▶ Required work: Across the whole listing, copy out every line that includes the string "daarnaast".

▶ Data to use:
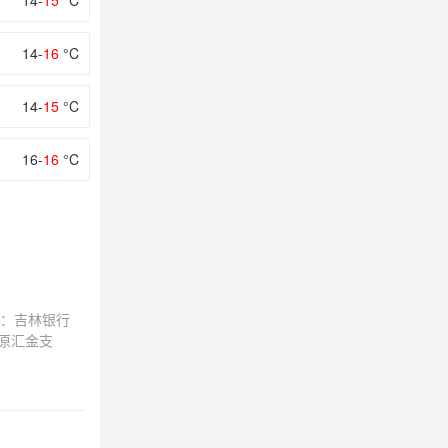
14-
15
°C
14-
16
°C
14-
15
°C
16-
16
°C
：吉林银行
松原汇金支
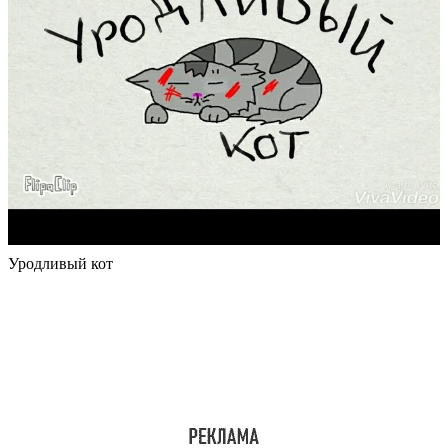
Уродливый кот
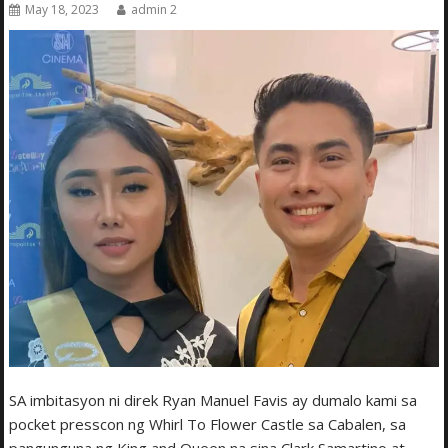
May 18, 2023
admin 2
SA imbitasyon ni direk Ryan Manuel Favis ay dumalo kami sa
pocket presscon ng Whirl To Flower Castle sa Cabalen, sa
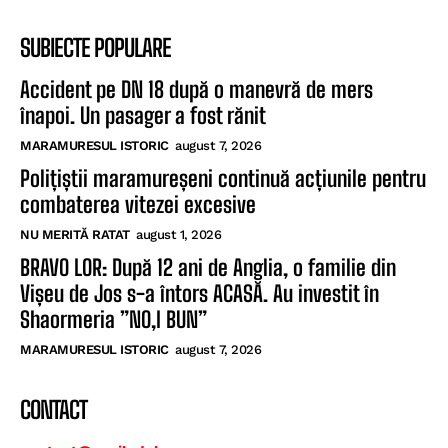
SUBIECTE POPULARE
Accident pe DN 18 după o manevră de mers
înapoi. Un pasager a fost rănit
MARAMURESUL ISTORIC
august 7, 2026
Polițiștii maramureșeni continuă acțiunile pentru
combaterea vitezei excesive
NU MERITĂ RATAT
august 1, 2026
BRAVO LOR: După 12 ani de Anglia, o familie din
Vișeu de Jos s-a întors ACASĂ. Au investit în
Shaormeria ”NO,I BUN”
MARAMURESUL ISTORIC
august 7, 2026
CONTACT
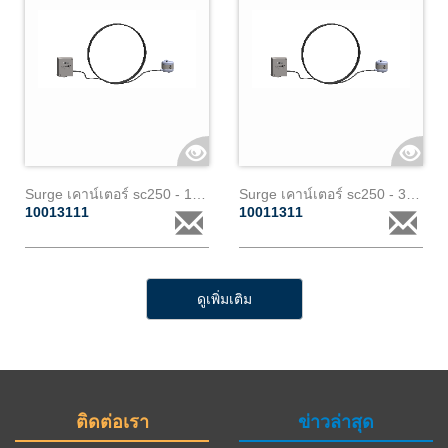
Surge เคาน์เตอร์ sc250 - 10m - 1 core paralec (2)
Surge เคาน์เตอร์ sc250 - 3m - 3 cores paralec
10013111
10011311
ดูเพิ่มเติม
ติดต่อเรา
ข่าวล่าสุด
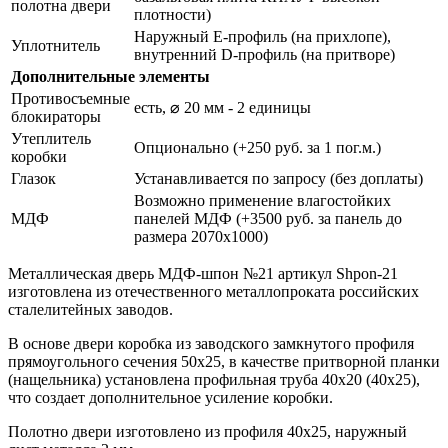
полотна двери
плотности)
Наружный Е-профиль (на прихлопе),
Уплотнитель
внутренний D-профиль (на притворе)
Дополнительные элементы
Противосъемные
есть, ⌀ 20 мм - 2 единицы
блокираторы
Утеплитель
Опционально (+250 руб. за 1 пог.м.)
коробки
Глазок
Устанавливается по запросу (без доплаты)
Возможно применение влагостойких
МДФ
панелей МДФ (+3500 руб. за панель до
размера 2070х1000)
Металлическая дверь МДФ-шпон №21 артикул Shpon-21
изготовлена из отечественного металлопроката российских
сталелитейных заводов.
В основе двери коробка из заводского замкнутого профиля
прямоугольного сечения 50х25, в качестве притворной планки
(нащельника) установлена профильная труба 40х20 (40х25),
что создает дополнительное усиление коробки.
Полотно двери изготовлено из профиля 40х25, наружный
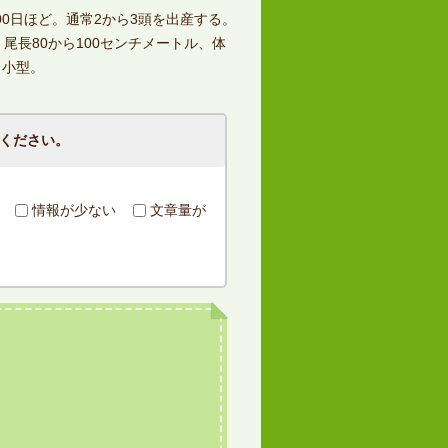
00日ほど。通常2から3頭を出産する。
、尾長80から100センチメートル、体
り小型。
ください。
情報が少ない
文章量が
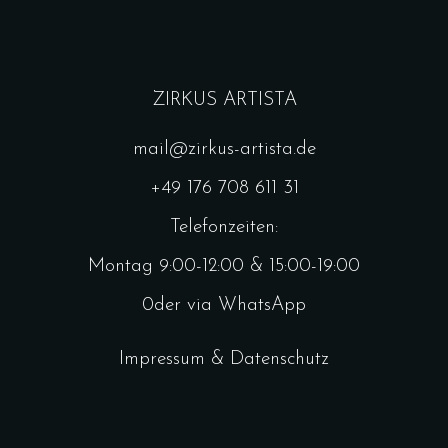
ZIRKUS ARTISTA
mail@zirkus-artista.de
+49 176 708 611 31
Telefonzeiten:
Montag 9:00-12:00 & 15:00-19:00
0der via WhatsApp
Impressum & Datenschutz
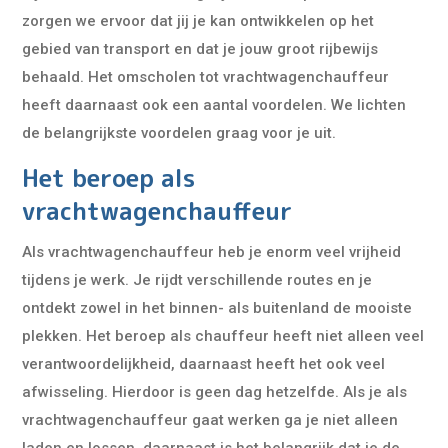
zorgen we ervoor dat jij je kan ontwikkelen op het
gebied van transport en dat je jouw groot rijbewijs
behaald. Het omscholen tot vrachtwagenchauffeur
heeft daarnaast ook een aantal voordelen. We lichten
de belangrijkste voordelen graag voor je uit.
Het beroep als
vrachtwagenchauffeur
Als vrachtwagenchauffeur heb je enorm veel vrijheid
tijdens je werk. Je rijdt verschillende routes en je
ontdekt zowel in het binnen- als buitenland de mooiste
plekken. Het beroep als chauffeur heeft niet alleen veel
verantwoordelijkheid, daarnaast heeft het ook veel
afwisseling. Hierdoor is geen dag hetzelfde. Als je als
vrachtwagenchauffeur gaat werken ga je niet alleen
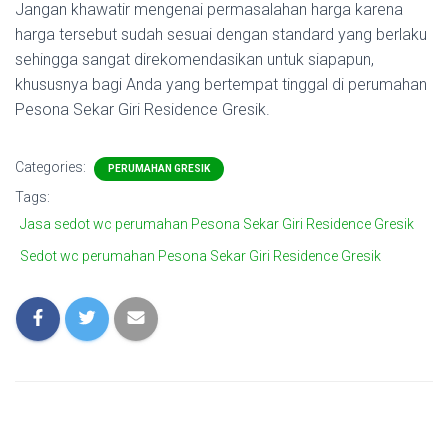
Jangan khawatir mengenai permasalahan harga karena
harga tersebut sudah sesuai dengan standard yang berlaku
sehingga sangat direkomendasikan untuk siapapun,
khususnya bagi Anda yang bertempat tinggal di perumahan
Pesona Sekar Giri Residence Gresik.
Categories:
PERUMAHAN GRESIK
Tags:
Jasa sedot wc perumahan Pesona Sekar Giri Residence Gresik
Sedot wc perumahan Pesona Sekar Giri Residence Gresik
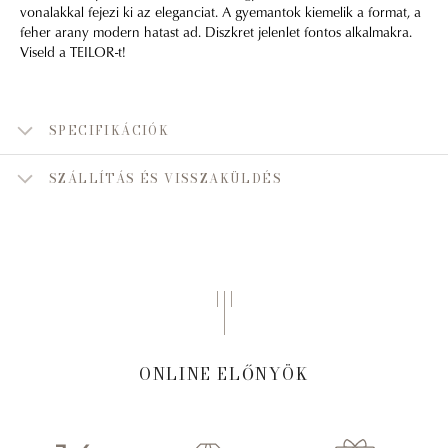
vonalakkal fejezi ki az eleganciat. A gyemantok kiemelik a format, a
feher arany modern hatast ad. Diszkret jelenlet fontos alkalmakra.
Viseld a TEILOR-t!
SPECIFIKÁCIÓK
SZÁLLÍTÁS ÉS VISSZAKÜLDÉS
ONLINE ELŐNYÖK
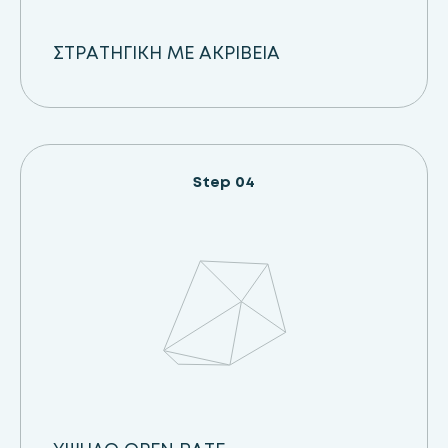
ΣΤΡΑΤΗΓΙΚΗ ΜΕ ΑΚΡΙΒΕΙΑ
Step 04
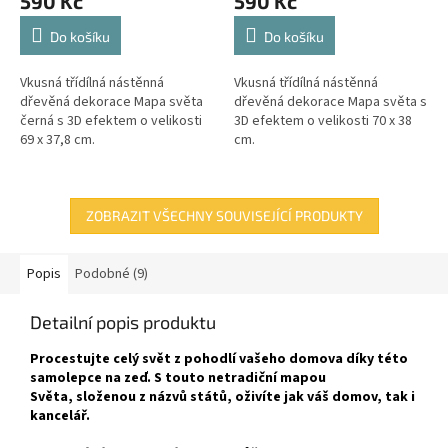
590 Kč
590 Kč
Do košíku
Do košíku
Vkusná třídílná nástěnná
Vkusná třídílná nástěnná
dřevěná dekorace Mapa světa
dřevěná dekorace Mapa světa s
černá s 3D efektem o velikosti
3D efektem o velikosti 70 x 38
69 x 37,8 cm.
cm.
ZOBRAZIT VŠECHNY SOUVISEJÍCÍ PRODUKTY
Popis
Podobné (9)
Detailní popis produktu
Procestujte celý svět z pohodlí vašeho domova díky této
samolepce na zeď. S touto netradiční mapou
Světa, složenou z názvů států, oživíte jak váš domov, tak i
kancelář.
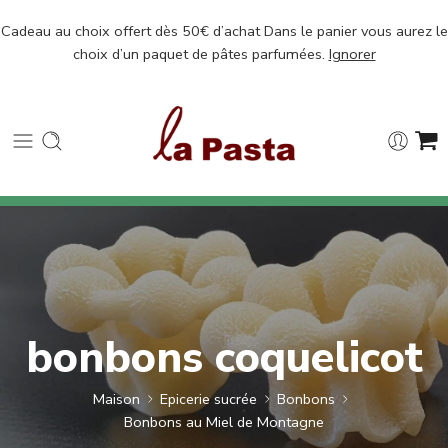
Cadeau au choix offert dès 50€ d’achat Dans le panier vous aurez le
choix d’un paquet de pâtes parfumées.
Ignorer
bonbons coquelicot
Maison
Epicerie sucrée
Bonbons
Bonbons au Miel de Montagne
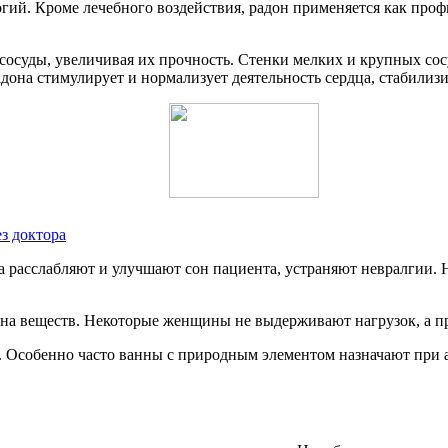
огий. Кроме лечебного воздействия, радон применяется как проф
сосуды, увеличивая их прочность. Стенки мелких и крупных сос
она стимулирует и нормализует деятельность сердца, стабилизи
з доктора
а расслабляют и улучшают сон пациента, устраняют невралгии. 
на веществ. Некоторые женщины не выдерживают нагрузок, а пр
. Особенно часто ванны с природным элементом назначают при а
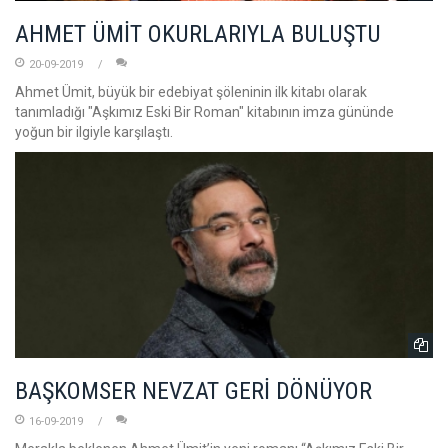
AHMET ÜMİT OKURLARIYLA BULUŞTU
20-09-2019
Ahmet Ümit, büyük bir edebiyat şöleninin ilk kitabı olarak
tanımladığı "Aşkımız Eski Bir Roman" kitabının imza gününde
yoğun bir ilgiyle karşılaştı.
BAŞKOMSER NEVZAT GERİ DÖNÜYOR
16-09-2019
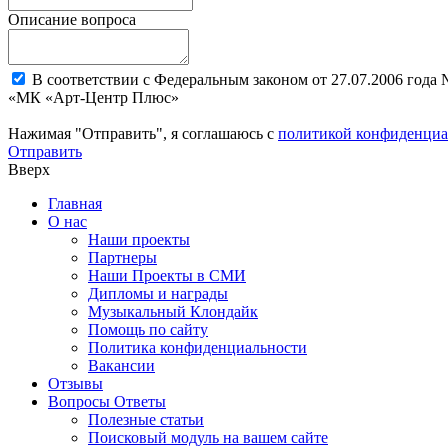
Описание вопроса
В соответствии с Федеральным законом от 27.07.2006 года
«МК «Арт-Центр Плюс»
Нажимая "Отправить", я соглашаюсь с
политикой конфиденциа
Отправить
Вверх
Главная
О нас
Наши проекты
Партнеры
Наши Проекты в СМИ
Дипломы и награды
Музыкальный Клондайк
Помощь по сайту
Политика конфиденциальности
Вакансии
Отзывы
Вопросы Ответы
Полезные статьи
Поисковый модуль на вашем сайте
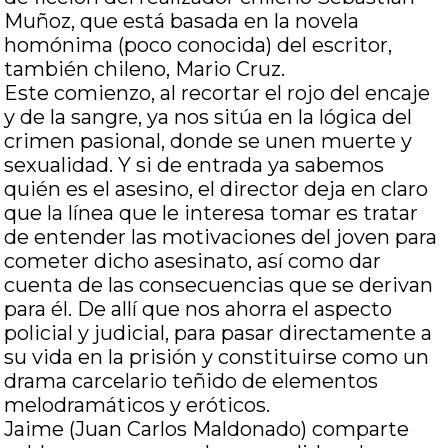
Muñoz, que está basada en la novela
homónima (poco conocida) del escritor,
también chileno, Mario Cruz.
Este comienzo, al recortar el rojo del encaje
y de la sangre, ya nos sitúa en la lógica del
crimen pasional, donde se unen muerte y
sexualidad. Y si de entrada ya sabemos
quién es el asesino, el director deja en claro
que la línea que le interesa tomar es tratar
de entender las motivaciones del joven para
cometer dicho asesinato, así como dar
cuenta de las consecuencias que se derivan
para él. De allí que nos ahorra el aspecto
policial y judicial, para pasar directamente a
su vida en la prisión y constituirse como un
drama carcelario teñido de elementos
melodramáticos y eróticos.
Jaime (Juan Carlos Maldonado) comparte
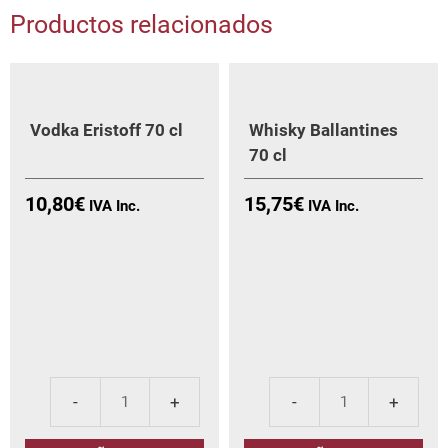
Productos relacionados
Vodka Eristoff 70 cl
Whisky Ballantines
70 cl
10,80
€
15,75
€
Vodka
Whi
Eristoff
Ball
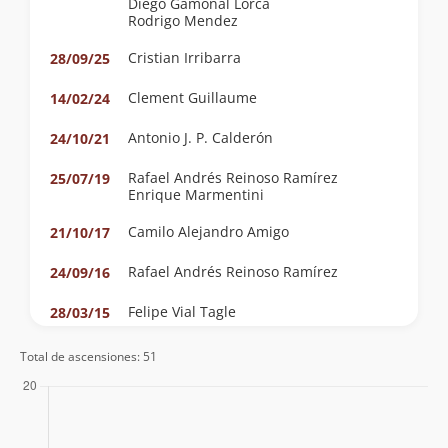
Diego Gamonal Lorca
Rodrigo Mendez
Cristian Irribarra
28/09/25
Clement Guillaume
14/02/24
Antonio J. P. Calderón
24/10/21
Rafael Andrés Reinoso Ramírez
25/07/19
Enrique Marmentini
Camilo Alejandro Amigo
21/10/17
Rafael Andrés Reinoso Ramírez
24/09/16
Felipe Vial Tagle
28/03/15
Eric Ravest
26/05/13
Total de ascensiones: 51
Mariano Leon, Alvaro Araneda
09/12/12
Sergio Infante
08/11/09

▶ Solution to this problem:
heeft daarnaast ook een aantal voordelen. We lichten
verantwoordelijkheid, daarnaast heeft het ook veel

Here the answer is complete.